Block parties continued, blasting rock and pop through the decades. But when hip hop was born in 1970s New York, block parties became more interactive - especially when DJ techniques were developed allowing performers to seamlessly cross between two turntables, while keeping to the beat and throwing in scratching effects and spoken lyrics.
In 1976, block party organiser and DJ Afrika Bambaataa performed on his home turf at the Bronx River Centre in what has gone down as hip hop's first public DJ battle. After that, small-scale battles became common at block parties. And when DJs wanted to play the most current urban tunes, it was Bambaataa's electronic dance tracks from the early 1980s that got the most attention.
Slow jam Jazzy Sensation was his first wide-reaching official single release in 1981, but the seminal Planet Rock, which followed in the same year, blew away those attending dance parties far away from the Big Apple and outside the US. Against a backdrop of drum machine beats and synthesiser harmonies inspired by German futurist techno-pop, Bambaataa dropped in TV and radio snippets, looped group vocal excerpts and recorded his own rap vocals and those of others from his Universal Zulu Nation crew.

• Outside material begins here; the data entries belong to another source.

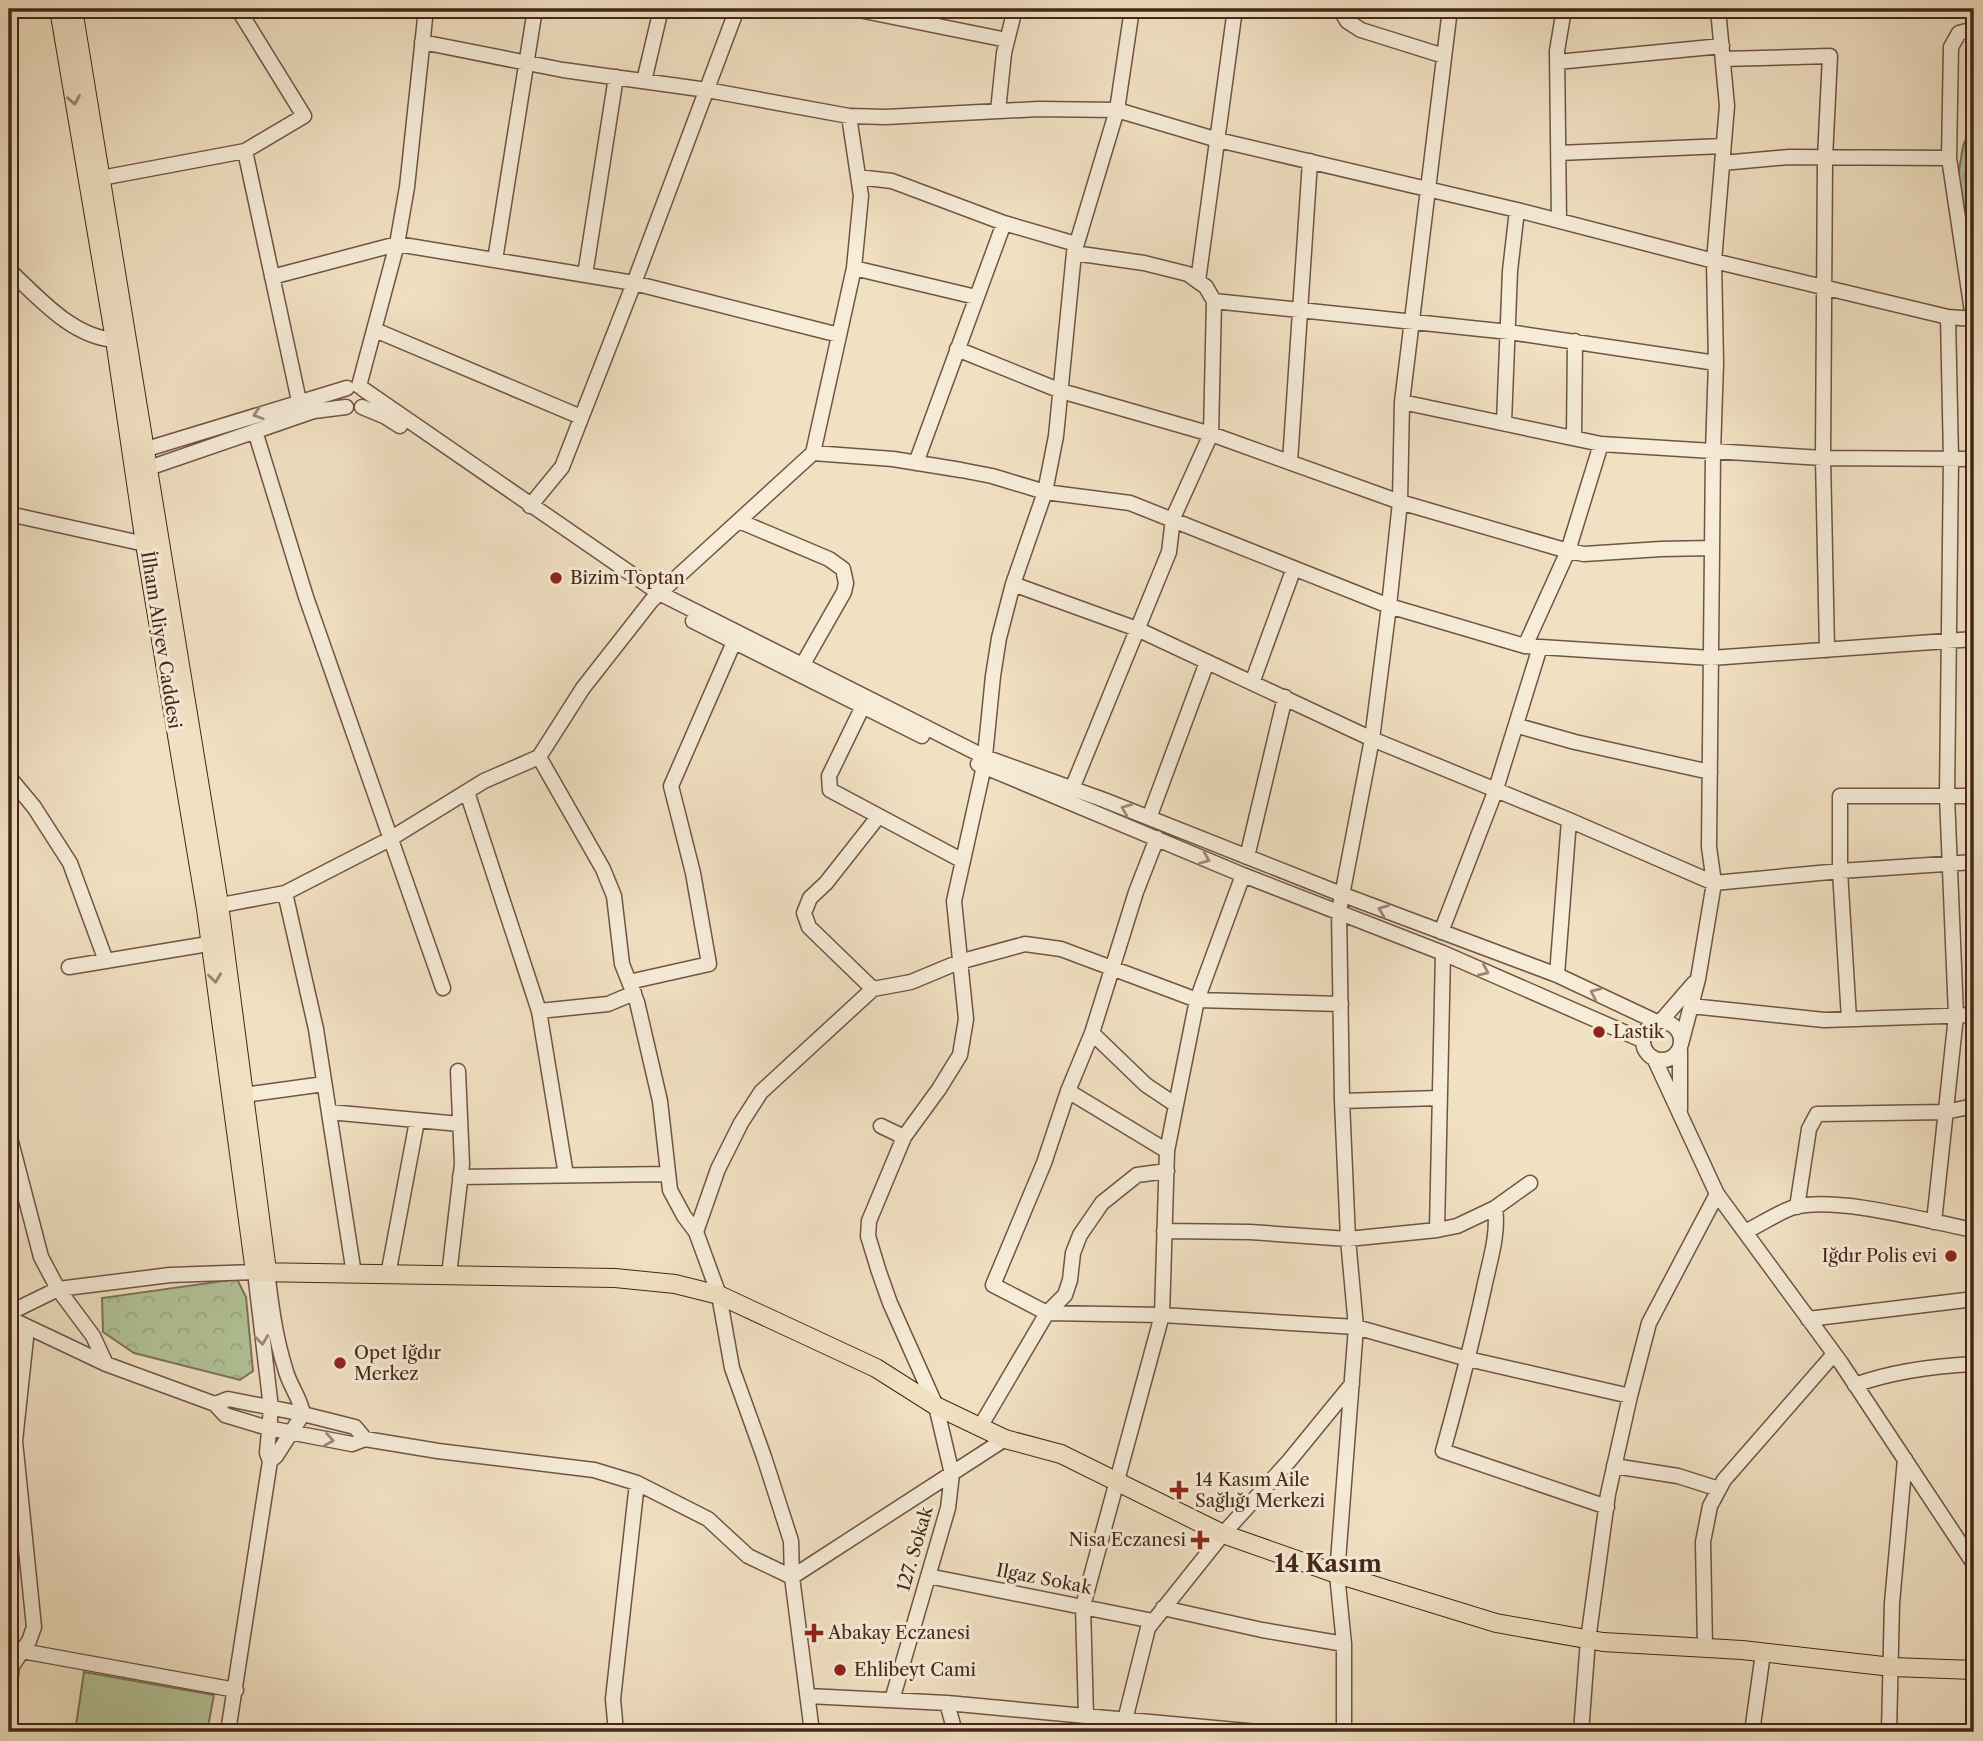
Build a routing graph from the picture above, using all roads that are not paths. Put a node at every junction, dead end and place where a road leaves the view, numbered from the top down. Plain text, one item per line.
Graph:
1 (59, 9) edge
2 (73, 9) edge
3 (238, 9) edge
4 (426, 9) edge
5 (535, 9) edge
6 (661, 9) edge
7 (737, 9) edge
8 (857, 9) edge
9 (1015, 9) edge
10 (1132, 9) edge
11 (1235, 9) edge
12 (1340, 9) edge
13 (1450, 9) edge
14 (1563, 9) edge
15 (1718, 9) edge
16 (1974, 29) edge
17 (1007, 40) junction
18 (422, 42) junction
19 (1723, 52) junction
20 (1444, 55) junction
21 (1557, 62) junction
22 (527, 63) junction
23 (616, 77) junction
24 (644, 81) junction
25 (707, 90) junction
26 (1117, 110) junction
27 (998, 111) junction
28 (849, 116) junction
29 (1218, 140) junction
30 (1723, 146) junction
31 (245, 151) junction
32 (1559, 153) junction
33 (1825, 158) junction
34 (1949, 158) junction
35 (1310, 161) junction
36 (1722, 163) junction
37 (858, 177) junction
38 (102, 178) junction
39 (1428, 190) junction
40 (1517, 210) junction
41 (1559, 220) junction
42 (1004, 223) junction
43 (397, 244) junction
44 (1075, 249) junction
45 (495, 260) junction
46 (1714, 261) junction
47 (854, 268) junction
48 (9, 270) edge
49 (585, 275) junction
50 (272, 277) junction
51 (1198, 281) junction
52 (634, 283) junction
53 (1826, 287) junction
54 (976, 297) junction
55 (1214, 301) junction
56 (1301, 311) junction
57 (1948, 317) junction
58 (1973, 318) edge
59 (1413, 321) junction
60 (374, 330) junction
61 (1509, 332) junction
62 (839, 335) junction
63 (115, 341) junction
64 (1575, 341) junction
65 (957, 349) junction
66 (1716, 363) junction
67 (356, 388) junction
68 (1061, 391) junction
69 (299, 401) junction
70 (1402, 402) junction
71 (346, 407) junction
72 (362, 407) junction
73 (581, 418) junction
74 (1504, 422) junction
75 (255, 431) junction
76 (1211, 434) junction
77 (1574, 438) junction
78 (1601, 444) junction
79 (138, 451) junction
80 (1713, 452) junction
81 (813, 453) junction
82 (1823, 458) junction
83 (1951, 459) junction
84 (1974, 459) edge
85 (1290, 462) junction
86 (916, 463) junction
87 (141, 471) junction
88 (1045, 492) junction
89 (1400, 502) junction
90 (530, 506) junction
91 (9, 514) edge
92 (1173, 518) junction
93 (739, 521) junction
94 (145, 544) junction
95 (1712, 548) junction
96 (1568, 551) junction
97 (1294, 568) junction
98 (1013, 584) junction
99 (655, 597) junction
100 (1389, 606) junction
101 (1137, 629) junction
102 (1974, 639) edge
103 (1950, 640) junction
104 (734, 642) junction
105 (1533, 647) junction
106 (1827, 650) junction
107 (1711, 658) junction
108 (1207, 662) junction
109 (803, 664) junction
110 (1252, 683) junction
111 (1285, 697) junction
112 (863, 706) junction
113 (1518, 726) junction
114 (1372, 739) junction
115 (539, 757) junction
116 (984, 762) junction
117 (1710, 772) junction
118 (9, 777) edge
119 (467, 792) junction
120 (1496, 792) junction
121 (1070, 795) junction
122 (1947, 796) junction
123 (1974, 796) edge
124 (878, 817) junction
125 (1149, 818) junction
126 (1569, 820) junction
127 (1157, 838) junction
128 (390, 839) junction
129 (1247, 858) junction
130 (963, 862) junction
131 (1974, 862) edge
132 (1951, 863) junction
133 (1840, 871) junction
134 (1243, 875) junction
135 (1714, 883) junction
136 (285, 893) junction
137 (1341, 894) junction
138 (212, 907) junction
139 (1339, 911) junction
140 (1441, 932) junction
141 (217, 942) junction
142 (1443, 953) junction
143 (106, 961) junction
144 (959, 962) junction
145 (69, 967) dead end
146 (1114, 968) junction
147 (1557, 975) junction
148 (1698, 979) junction
149 (443, 988) dead end
150 (632, 988) junction
151 (873, 989) junction
152 (1197, 1000) junction
153 (1341, 1004) junction
154 (1691, 1006) junction
155 (539, 1011) junction
156 (1974, 1015) edge
157 (1956, 1016) junction
158 (1849, 1019) junction
159 (1659, 1022) junction
160 (1092, 1033) junction
161 (1643, 1040) junction
162 (1680, 1047) junction
163 (1654, 1058) junction
164 (458, 1071) dead end
165 (324, 1084) junction
166 (1069, 1091) junction
167 (244, 1095) junction
168 (1439, 1098) junction
169 (1342, 1101) junction
170 (1175, 1105) junction
171 (1974, 1106) edge
172 (329, 1112) junction
173 (1945, 1112) junction
174 (1680, 1118) junction
175 (417, 1121) junction
176 (460, 1124) junction
177 (881, 1126) dead end
178 (9, 1134) edge
179 (904, 1137) junction
180 (1167, 1151) junction
181 (1167, 1171) junction
182 (667, 1174) junction
183 (566, 1175) junction
184 (460, 1177) junction
185 (1530, 1183) dead end
186 (1717, 1194) junction
187 (1797, 1206) junction
188 (1495, 1208) junction
189 (1934, 1222) junction
190 (1437, 1230) junction
191 (1974, 1230) edge
192 (1164, 1231) junction
193 (696, 1232) junction
194 (1745, 1232) junction
195 (1349, 1240) junction
196 (261, 1272) junction
197 (354, 1274) junction
198 (388, 1275) junction
199 (449, 1275) junction
200 (58, 1289) junction
201 (719, 1295) junction
202 (1974, 1299) edge
203 (1047, 1313) junction
204 (1162, 1315) junction
205 (9, 1317) edge
206 (1808, 1319) junction
207 (1356, 1327) junction
208 (1834, 1354) junction
209 (1468, 1360) junction
210 (106, 1364) junction
211 (1974, 1364) edge
212 (1352, 1384) junction
213 (1855, 1385) junction
214 (1630, 1396) junction
215 (215, 1404) junction
216 (936, 1406) junction
217 (271, 1408) junction
218 (303, 1414) junction
219 (980, 1427) junction
220 (268, 1428) junction
221 (292, 1433) junction
222 (365, 1439) junction
223 (1005, 1439) junction
224 (1905, 1459) junction
225 (270, 1461) junction
226 (1614, 1466) junction
227 (952, 1474) junction
228 (1116, 1480) junction
229 (638, 1483) junction
230 (1719, 1489) junction
231 (1606, 1507) junction
232 (1223, 1534) junction
233 (1974, 1564) edge
234 (1337, 1574) junction
235 (928, 1576) junction
236 (792, 1577) junction
237 (1083, 1606) junction
238 (1163, 1608) junction
239 (1153, 1621) junction
240 (1588, 1640) junction
241 (1344, 1644) junction
242 (1705, 1648) junction
243 (22, 1651) junction
244 (1763, 1653) junction
245 (1892, 1667) junction
246 (1974, 1670) edge
247 (9, 1689) edge
248 (236, 1690) junction
249 (808, 1696) junction
250 (892, 1700) junction
251 (947, 1703) junction
252 (1086, 1716) junction
253 (1124, 1726) edge
254 (228, 1732) edge
255 (616, 1732) edge
256 (812, 1732) edge
257 (955, 1732) edge
258 (1258, 1732) edge
259 (1344, 1732) edge
260 (1581, 1732) edge
261 (1752, 1732) edge
262 (1889, 1732) edge

1 -> 63 main road, İlham Aliyev Caddesi
2 - 38 main road, İlham Aliyev Caddesi
3 - 31 street
4 - 18 street
5 - 22 street
6 - 24 street
7 - 25 street
8 - 17 street
9 - 17 street
10 - 26 street, 127. Sokak
11 - 29 street
12 - 20 street
13 - 20 street
14 - 21 street
15 - 19 street
16 - 34 street
17 - 27 street
18 - 22 street
18 - 43 street
19 - 21 street
19 - 30 street
19 - 33 street
20 - 39 street
21 - 32 street
22 - 23 street
22 - 45 street
23 - 24 street
23 - 49 street
24 - 25 street
25 - 28 street
25 - 52 street
26 - 27 street
26 - 29 street
26 - 44 street, 127. Sokak
27 - 28 street
28 - 37 street
29 - 35 street
29 - 51 street
30 - 32 street
30 - 36 street
31 - 38 street
31 - 50 street
32 - 41 street
33 - 34 street
33 - 36 street
33 - 53 street
34 - 58 street
35 - 39 street
35 - 56 street
36 - 46 street
37 - 42 street
37 - 47 street
38 - 79 main road, İlham Aliyev Caddesi
39 - 40 street
39 - 59 street
40 - 41 street
40 - 61 street
41 - 46 street
42 - 44 street
42 - 54 street
43 - 45 street
43 - 50 street
43 - 60 street
44 - 51 street
44 - 68 street, 127. Sokak
45 - 49 street
46 - 53 street
46 - 66 street
47 - 54 street
47 - 62 street
48 - 63 street
49 - 52 street
50 - 69 street
51 - 55 street
52 - 62 street
52 - 73 street
53 - 57 street
53 - 82 street
54 - 65 street
55 - 56 street
55 - 76 street
56 - 59 street
56 - 85 street
57 - 58 street
57 - 83 street
59 - 61 street
59 - 70 street
60 - 67 street
60 - 73 street
61 - 64 street
61 - 74 street
62 - 81 street
63 - 79 main road, İlham Aliyev Caddesi
64 - 66 street
64 - 77 street
65 - 68 street
65 - 86 street
66 - 80 street
67 - 69 street
67 - 71 street
67 - 72 street
67 - 90 street
68 - 76 street
68 - 88 street, 127. Sokak
69 -> 79 street
70 - 74 street
70 - 89 street
71 - 72 street
71 - 75 street
72 - 99 street
73 - 90 street
74 - 77 street
75 - 87 street
75 - 128 street
76 - 85 street
76 - 92 street
77 - 78 street
78 - 80 street
78 - 96 street
79 - 87 main road, İlham Aliyev Caddesi
80 - 82 street
80 - 95 street
81 - 86 street
81 - 93 street
82 - 83 street
82 - 106 street
83 - 84 street
83 - 103 street
85 - 89 street
86 - 88 street
87 - 94 main road, İlham Aliyev Caddesi
87 - 138 main road, İlham Aliyev Caddesi
88 - 92 street
88 - 98 street, 127. Sokak
89 - 96 street
89 - 100 street
90 - 99 street
91 - 94 street
92 - 97 street
92 - 101 street
93 - 99 street
93 - 109 street
94 - 138 main road, İlham Aliyev Caddesi
95 - 96 street
95 - 107 street
96 - 105 street
97 - 100 street
97 - 110 street
98 - 101 street
98 - 116 street, 127. Sokak
99 - 104 street
99 - 109 street
99 - 115 street
100 - 105 street
100 - 114 street
101 - 108 street
101 - 121 street
102 - 103 street
103 - 106 street
103 - 122 street
104 - 112 street
104 - 150 street
105 - 107 street
105 - 113 street
106 - 107 street
107 - 117 street
108 - 110 street
108 - 125 street
109 - 116 street
110 - 111 street
111 - 114 street
111 - 129 street
112 - 116 street
112 - 124 street
113 - 117 street
113 - 120 street
114 - 120 street
114 - 137 street
115 - 119 street
115 - 150 street
116 - 121 street
116 - 130 street, 127. Sokak
117 - 135 street
118 - 143 street
119 - 128 street
119 - 155 street
120 - 126 street
120 - 140 street
125 -> 121 street
121 - 127 street
122 - 123 street
122 - 132 street
122 - 133 street
124 - 130 street
124 - 151 street
125 - 129 street
126 - 135 street
126 - 147 street
127 -> 134 street
127 - 146 street
128 - 136 street
128 - 149 street
129 - 137 street
130 - 144 street, 127. Sokak
131 - 132 street
132 - 133 street
132 - 157 street
133 - 135 street
133 - 158 street
134 - 139 street
134 - 152 street
135 - 148 street
136 - 138 street
136 - 165 street
137 - 139 street
140 -> 137 street
138 - 141 main road, İlham Aliyev Caddesi
139 - 142 street
139 - 153 street
140 - 147 street
141 - 143 street
141 - 167 main road, İlham Aliyev Caddesi
141 -> 196 main road, İlham Aliyev Caddesi
142 -> 161 street
142 - 168 street
143 - 145 street
144 - 146 street
144 - 151 street
144 - 179 street, 127. Sokak
146 - 152 street
146 - 160 street
159 -> 147 street
148 - 154 street
148 - 159 street
150 - 155 street
150 - 182 street
151 - 193 street
152 - 153 street
152 - 170 street
153 - 169 street
154 - 158 street
154 - 162 street
155 - 183 street
156 - 157 street
157 - 158 street
157 - 173 street
159 - 161 street
159 - 162 street
160 - 166 street
160 - 170 street
161 - 163 street
162 - 163 street
162 - 174 street
163 - 174 street
164 - 176 street
165 - 167 street
165 - 172 street
166 - 180 street
166 - 203 street
167 - 196 main road, İlham Aliyev Caddesi
168 - 169 street
168 - 190 street
169 - 195 street
170 - 180 street
171 - 173 street
172 - 175 street
172 - 197 street
173 - 187 street
173 - 189 street
174 - 186 street
175 - 176 street
175 - 198 street
176 - 184 street
177 - 179 street
178 - 200 street
179 - 216 street, 127. Sokak
180 - 181 street
181 - 192 street
181 - 203 street
182 - 183 street
182 - 193 street
183 - 184 street
184 - 199 street
185 - 188 street
186 - 194 street
186 - 214 street
187 - 189 street
187 - 194 street
188 - 190 street
188 - 209 street
189 - 191 street
190 - 195 street
192 - 195 street
192 - 204 street
193 - 201 street
194 - 206 street
195 - 207 street
196 - 197 main road
196 - 200 street
196 -> 217 street
196 - 218 street
197 - 198 main road
198 - 199 main road
199 - 201 main road
200 - 205 street
200 - 210 street
201 - 216 main road
201 - 236 street
202 - 206 street
203 - 204 street
203 - 219 street
204 - 207 street
204 - 228 street
205 - 210 street
205 - 243 street
206 - 208 street
207 - 209 street
207 - 212 street
208 - 213 street
208 - 230 street
209 - 214 street
209 - 231 street
210 - 215 street
211 - 213 street
212 - 232 street
212 - 234 street
213 - 224 street
214 - 226 street
215 - 217 street
215 - 220 street
216 - 219 main road
216 - 227 street, 127. Sokak
217 - 218 street
217 - 220 street
218 - 221 street
218 - 222 street
219 - 223 main road
220 - 221 street
220 - 225 street
221 -> 222 street
221 - 225 street
222 - 229 street
223 - 227 street
223 - 228 main road
224 - 233 street
224 - 245 street
225 - 248 street
226 - 230 street
226 - 231 street
227 - 235 street, 127. Sokak
227 - 236 street
228 - 232 main road
228 - 237 street
229 - 236 street
229 - 255 street
230 - 242 street
231 - 240 street
232 - 234 main road
232 - 238 street
234 - 240 main road
234 - 241 street
235 - 237 street, Ilgaz Sokak
235 - 250 street, 127. Sokak
236 - 249 street
237 - 239 street, Ilgaz Sokak
237 - 252 street
238 - 239 street
238 - 241 street
239 - 253 street
240 - 242 main road
240 - 260 street
241 - 259 street
242 - 244 main road
243 - 247 street
243 - 248 street
244 - 245 main road
244 - 261 street
245 - 246 main road
245 - 262 street
248 - 254 street
249 - 250 street
249 - 256 street
250 - 251 street
251 - 252 street
251 - 257 street
252 - 253 street
253 - 258 street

For a more space-age feel, some vocals were run through a vocoder.
The Planet Rock single became, and remains, a landmark recording, having been sampled to death by later musical outfits and for commercial use. The album of the same name, released five years later, features an extended mix of the track plus a handful of other pioneering old-school hip hop tracks that, in turn, influenced European electronic outfits as well as furthered the development of hip hop and dance music in general.